To the Editor:
Publisher Art Hall has an issue with the Federal Aviation Administration (FAA). He believes that privatizing our aviation system will result in more efficiency through competition.
He uses a garden-variety “argument” of the necessity of building a better mousetrap to avoid market extinction, as well as the evolution of improvements of televisions and telephones. If only things were so simple in the land of milk and honey.
As with trickle-down/supply-side economics and environmental stewardship, which beguile the faithful who cannot decide their two gods, we need some cleaner reasoning. If one has ever watched one of those “American Greed” marathons or read about hedge funds, the dot-com disaster, or the unending examples of “Enrons,” they will quickly realize that American business has sometimes been exceptional in very wrong ways.
Waste in private organizations is often concealed intentionally through the phalanx of corporate lawyers, takeovers, and shredding of documents. Americans watch way too much television and cell phones have made us zombies, proving that technology does not always generate the best outcome for society.
Despite my concern with the sometimes questionable use of statistics, while I was employed at FAA, and the hierarchical class system of management that exists both locally at the Tech Center and in DC, the FAA has an incredible record of innovation in managing the most complex airspace system, at least in this solar system.
An MIT professor once calculated that to achieve an expectation of one fatal flight, one would have to fly 19,000 years every day. Modernization of the airspace, fire retardant material, and even mixtures of materials to safely slow down planes overrunning landing strips near water bodies are but three of thousands of improvements made by FAA and its contractors since the Wright brothers. Even the more politically conservative employees know this.

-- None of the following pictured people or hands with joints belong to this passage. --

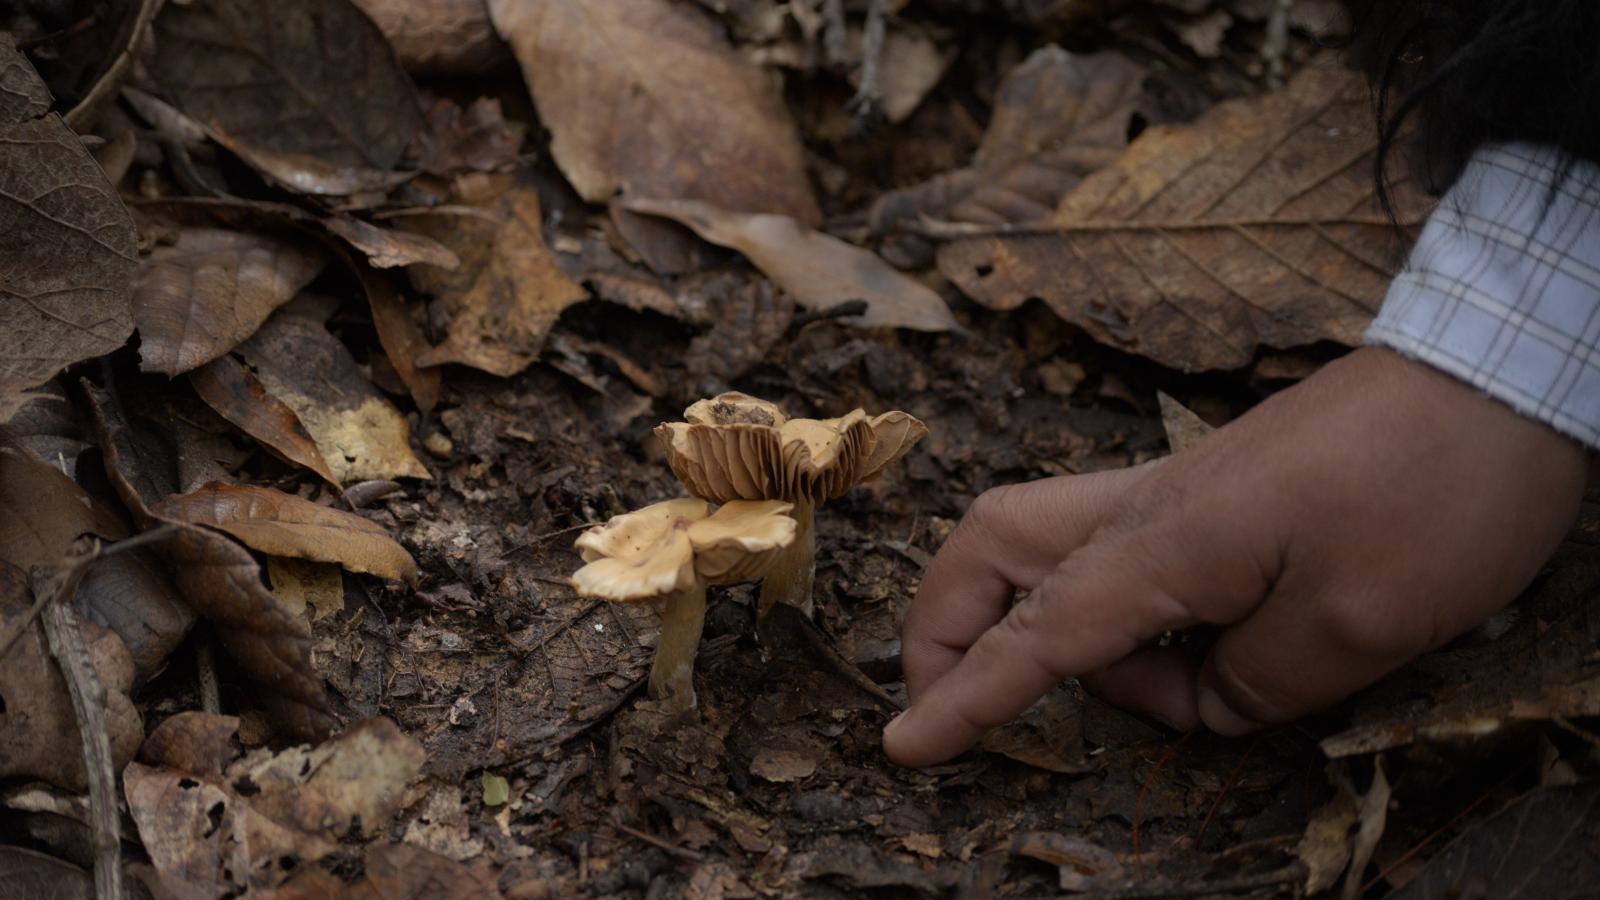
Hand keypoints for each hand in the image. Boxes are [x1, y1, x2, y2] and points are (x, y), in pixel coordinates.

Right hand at [884, 347, 1587, 767]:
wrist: (1495, 378)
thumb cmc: (1433, 495)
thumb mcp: (1355, 626)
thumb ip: (1253, 685)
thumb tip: (1205, 699)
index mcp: (1163, 544)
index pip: (1034, 634)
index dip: (964, 698)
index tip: (903, 749)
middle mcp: (1144, 509)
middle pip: (989, 547)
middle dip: (944, 624)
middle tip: (945, 697)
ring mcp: (1174, 493)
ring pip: (1043, 544)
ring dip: (1058, 630)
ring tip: (1172, 694)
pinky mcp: (1211, 494)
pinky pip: (1118, 554)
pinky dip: (1121, 614)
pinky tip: (1204, 652)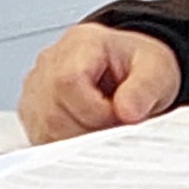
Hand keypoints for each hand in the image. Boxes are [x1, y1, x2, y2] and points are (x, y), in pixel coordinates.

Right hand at [17, 24, 181, 144]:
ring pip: (45, 132)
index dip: (95, 110)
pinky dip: (67, 145)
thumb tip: (127, 111)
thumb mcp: (156, 69)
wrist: (128, 68)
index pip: (68, 81)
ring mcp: (36, 88)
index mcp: (81, 43)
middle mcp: (51, 62)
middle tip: (116, 124)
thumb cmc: (137, 65)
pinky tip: (87, 132)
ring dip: (78, 141)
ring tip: (104, 126)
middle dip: (89, 131)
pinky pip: (41, 140)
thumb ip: (144, 88)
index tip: (119, 115)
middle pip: (54, 113)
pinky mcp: (32, 113)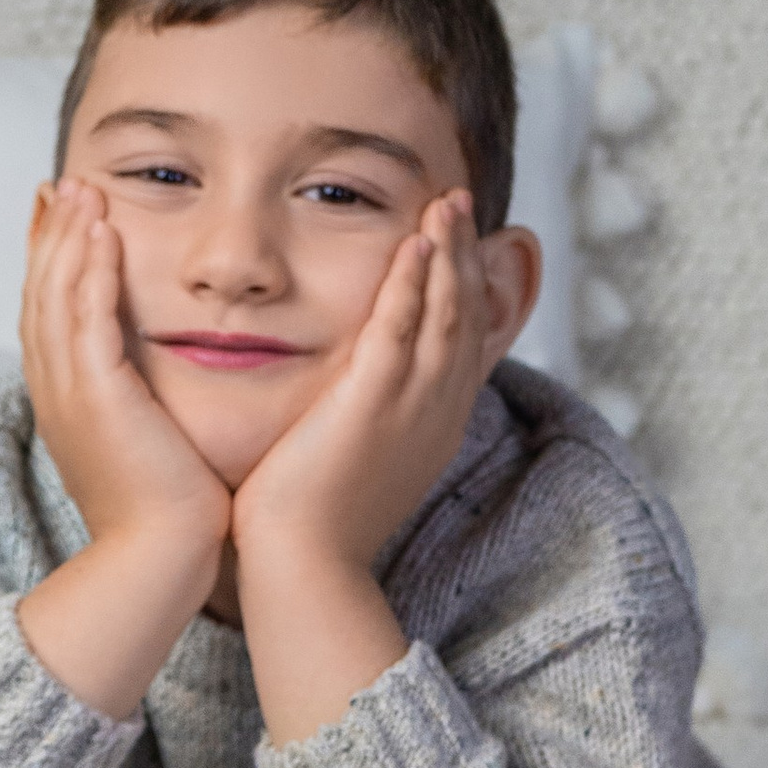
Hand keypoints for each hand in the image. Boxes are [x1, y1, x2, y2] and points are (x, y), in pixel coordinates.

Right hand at [14, 181, 232, 720]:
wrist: (161, 560)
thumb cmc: (170, 511)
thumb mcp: (148, 441)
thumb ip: (144, 399)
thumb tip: (159, 376)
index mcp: (65, 399)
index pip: (48, 312)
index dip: (48, 260)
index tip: (58, 215)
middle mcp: (55, 391)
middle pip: (40, 294)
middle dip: (49, 236)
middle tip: (60, 184)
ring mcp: (69, 393)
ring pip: (56, 298)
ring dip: (67, 239)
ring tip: (81, 191)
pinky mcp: (96, 397)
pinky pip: (87, 321)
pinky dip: (90, 274)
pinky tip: (102, 235)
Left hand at [230, 192, 502, 584]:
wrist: (302, 567)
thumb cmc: (311, 526)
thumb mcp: (353, 462)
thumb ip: (361, 421)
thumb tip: (347, 402)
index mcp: (433, 425)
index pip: (460, 340)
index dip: (463, 286)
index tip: (456, 241)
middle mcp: (436, 411)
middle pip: (463, 315)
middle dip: (465, 254)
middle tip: (461, 200)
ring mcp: (412, 407)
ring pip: (443, 313)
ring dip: (448, 252)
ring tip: (447, 201)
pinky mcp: (374, 405)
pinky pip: (401, 329)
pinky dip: (413, 284)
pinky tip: (415, 243)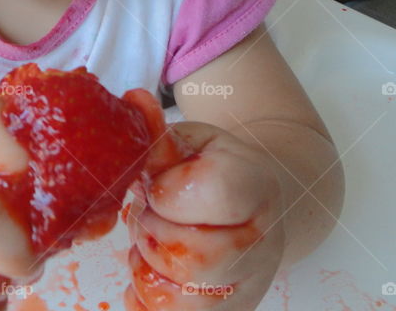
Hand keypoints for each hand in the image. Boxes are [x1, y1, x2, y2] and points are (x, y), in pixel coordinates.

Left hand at [124, 120, 285, 309]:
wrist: (255, 204)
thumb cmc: (213, 169)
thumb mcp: (191, 142)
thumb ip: (160, 136)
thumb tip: (132, 104)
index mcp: (256, 187)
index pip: (216, 193)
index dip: (169, 191)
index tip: (159, 186)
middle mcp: (263, 245)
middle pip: (194, 257)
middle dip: (152, 231)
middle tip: (149, 213)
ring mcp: (248, 288)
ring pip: (183, 298)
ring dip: (148, 267)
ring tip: (152, 240)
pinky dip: (147, 298)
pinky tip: (151, 270)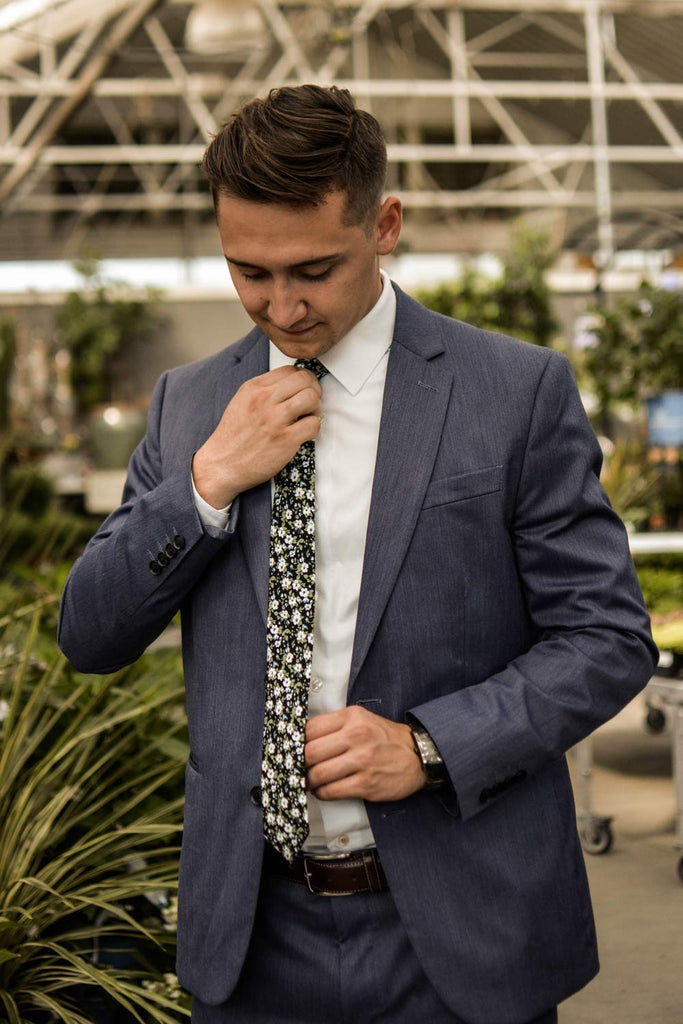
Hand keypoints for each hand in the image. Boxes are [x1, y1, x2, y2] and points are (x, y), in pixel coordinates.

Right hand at [192, 365, 322, 507]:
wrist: (221, 466)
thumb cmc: (233, 437)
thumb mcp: (241, 403)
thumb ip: (264, 391)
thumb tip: (291, 386)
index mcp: (253, 388)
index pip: (290, 370)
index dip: (303, 380)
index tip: (302, 392)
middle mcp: (264, 400)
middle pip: (304, 379)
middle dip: (314, 390)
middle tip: (310, 405)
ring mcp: (275, 419)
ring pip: (312, 398)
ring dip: (316, 408)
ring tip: (307, 419)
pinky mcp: (285, 440)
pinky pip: (314, 424)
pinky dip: (314, 429)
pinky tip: (304, 435)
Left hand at [305, 705, 426, 801]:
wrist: (418, 755)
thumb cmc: (386, 739)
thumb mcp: (362, 719)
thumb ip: (335, 726)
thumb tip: (302, 739)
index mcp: (352, 717)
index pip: (310, 728)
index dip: (296, 742)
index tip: (293, 749)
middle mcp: (356, 736)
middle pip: (310, 752)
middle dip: (300, 764)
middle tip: (300, 768)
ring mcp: (361, 761)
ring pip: (318, 774)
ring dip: (309, 781)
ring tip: (310, 781)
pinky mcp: (366, 783)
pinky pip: (331, 791)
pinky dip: (322, 793)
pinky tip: (324, 790)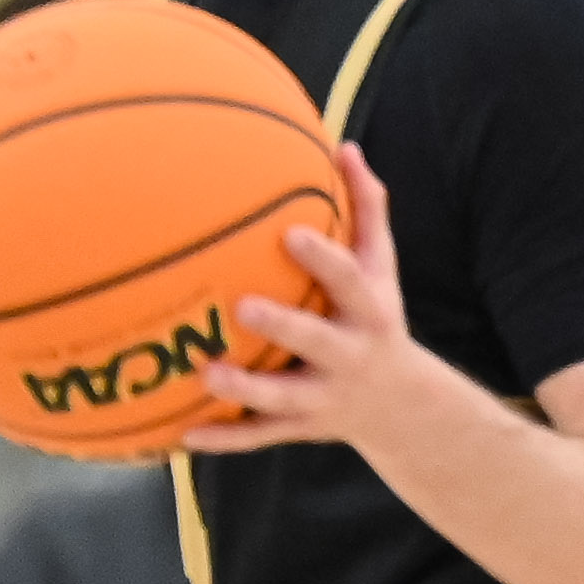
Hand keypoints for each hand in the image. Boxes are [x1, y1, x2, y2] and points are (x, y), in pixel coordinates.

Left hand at [180, 142, 443, 456]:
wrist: (400, 405)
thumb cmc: (375, 316)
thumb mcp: (382, 267)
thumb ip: (365, 209)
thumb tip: (343, 145)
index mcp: (369, 310)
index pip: (350, 279)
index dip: (323, 259)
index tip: (290, 234)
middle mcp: (348, 355)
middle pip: (316, 340)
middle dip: (282, 326)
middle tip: (241, 306)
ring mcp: (322, 397)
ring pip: (283, 397)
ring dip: (244, 389)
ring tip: (204, 374)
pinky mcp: (299, 428)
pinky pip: (257, 436)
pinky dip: (223, 437)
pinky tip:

Compare the safety record of the aviation system and auto travel. Any systems engineer, statistician, operation researcher, or physicist knows these things and more.
In fact, quality control training and the science of operations research uses the aviation system as a gold standard example of safety, reliability, precision, and efficiency. Unfortunately, those with a political agenda are never dissuaded by facts, but rather rely on faulty arguments or spin.